Whoever buys the suit I have just returned, I thought, has no idea that it's been with me at the awarding of the Grillparzer Prize of the Academy of Sciences in Vienna. It was an absurd thought, and at this absurd thought I took heart. I spent a most enjoyable day with my aunt and we kept laughing over the people at Sir Anthony, who had let me exchange my suit without objections, even though I had worn it to the awarding of the Grillparzer Prize in the Academy of Sciences. That they were so obliging is something about the people in Sir Anthony in the Kohlmarkt that I shall never forget.
getting a luxury car (which he insists on buying right now, from the showroom, even though he has no idea how to drive it out of the store), his time staying in the Lung Disease Hospital attached to the Steinhof Insane Asylum (which "had seven rooms of either two or three patients, all of which patients died during the time I was there, with the exception of a theology student and me. I have to mention this because it is quite simply essential for what follows." N.B.: It isn't.), or getting ambushed by an acquaintance who will not. stop. talking ("Whenever I'm reminded of Saiko, who, as I mentioned, was the author of The Man in the Reeds, the first thing I think of is his lecture about never buying shoes before four in the afternoon and I have retained something of that lecture even today, and his four-hour lecture on what a novel is comes in second.").
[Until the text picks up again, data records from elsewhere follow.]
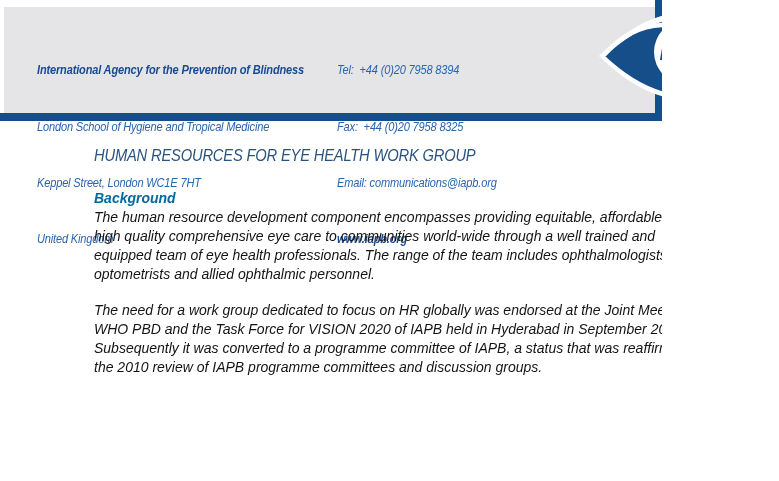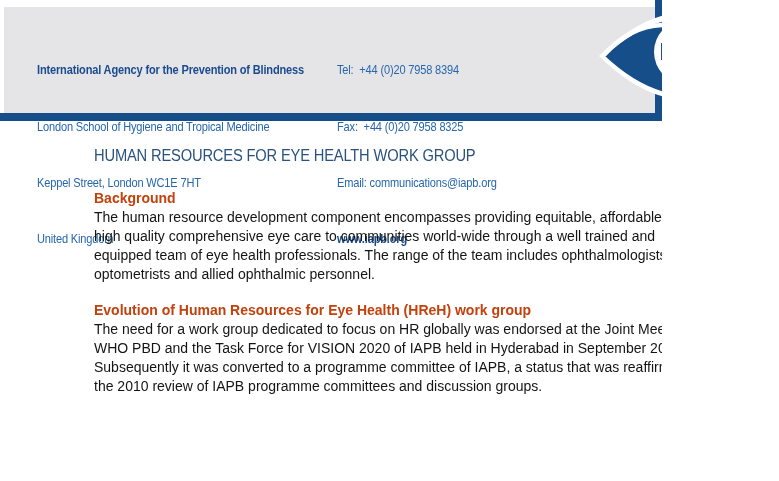--- a/index.html
+++ b/index.html
@@ -1,18 +1,19 @@
 <!DOCTYPE html>
 <html><head>
 <meta charset="utf-8">
 <style>
   html,body{margin:0;padding:0;background:#ffffff;}
   .page{
     position:relative;width:662px;height:481px;background:#ffffff;overflow:hidden;
     font-family:"Liberation Sans", sans-serif;
+    font-style:italic;
   }
   
   .lh-bg{
     position:absolute;left:4px;top:7px;width:770px;height:106px;
     background:#e5e5e7;
   }
   .vbar{
     position:absolute;left:655px;top:0;width:68px;height:113px;
     background:#164e8a;
   }
@@ -38,21 +39,21 @@
     position:absolute;left:0;top:121px;width:779px;
     padding:4px;color:#141414;
   }
   .doc-title{
     margin:22px 0 24px 90px;
     font-size:16px;font-weight:normal;color:#2a527e;letter-spacing:-0.2px;
     line-height:18px;transform:scaleX(0.92);transform-origin:0 50%;
     white-space:nowrap;
   }
   .sections{margin-left:90px;width:620px;font-size:14px;line-height:19px;}
-  .sections h3{margin:0;font-size:14px;line-height:19px;font-weight:bold;color:#c2410c;}
+  .sections h3{margin:0;font-size:14px;line-height:19px;font-weight:bold;color:#0369a1;}
   .sections p{margin:0 0 17px 0;}
 </style>
 </head>
 <body>
 
 <div class="page">
 
   <div>
     <div class="lh-bg"></div>
     <div class="vbar"></div>
@@ -91,19 +92,18 @@
   <main class="content">
     <h1 class="doc-title">HUMAN RESOURCES FOR EYE HEALTH WORK GROUP</h1>
 
     <div class="sections">
       <section>
         <h3>Background</h3>
         <p>The human resource development component encompasses providing equitable, affordable and high quality comprehensive eye care to communities world-wide through a well trained and equipped team of eye health professionals. The range of the team includes ophthalmologists, optometrists and allied ophthalmic personnel.</p>
       </section>
 
       <section>
-        <h3>Evolution of Human Resources for Eye Health (HReH) work group</h3>
         <p>The need for a work group dedicated to focus on HR globally was endorsed at the Joint Meeting of WHO PBD and the Task Force for VISION 2020 of IAPB held in Hyderabad in September 2003. Subsequently it was converted to a programme committee of IAPB, a status that was reaffirmed in the 2010 review of IAPB programme committees and discussion groups.</p>
       </section>
     </div>
   </main>
 
 </div>
 
 </body></html>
My Prizes is vastly entertaining, and it's written with a sly knowledge of the author's own ridiculous behavior. Bernhard is fully realized within the pages, and he displays his foibles and eccentricities with sublime indifference of your good opinion. The reader is quickly charmed by his sardonic outlook on life and the vast machine that is prize- giving.

Bernhard is a character, and I wish only that he had been more recognized during life, that we might have more accounts of his unparalleled talent for accepting prizes.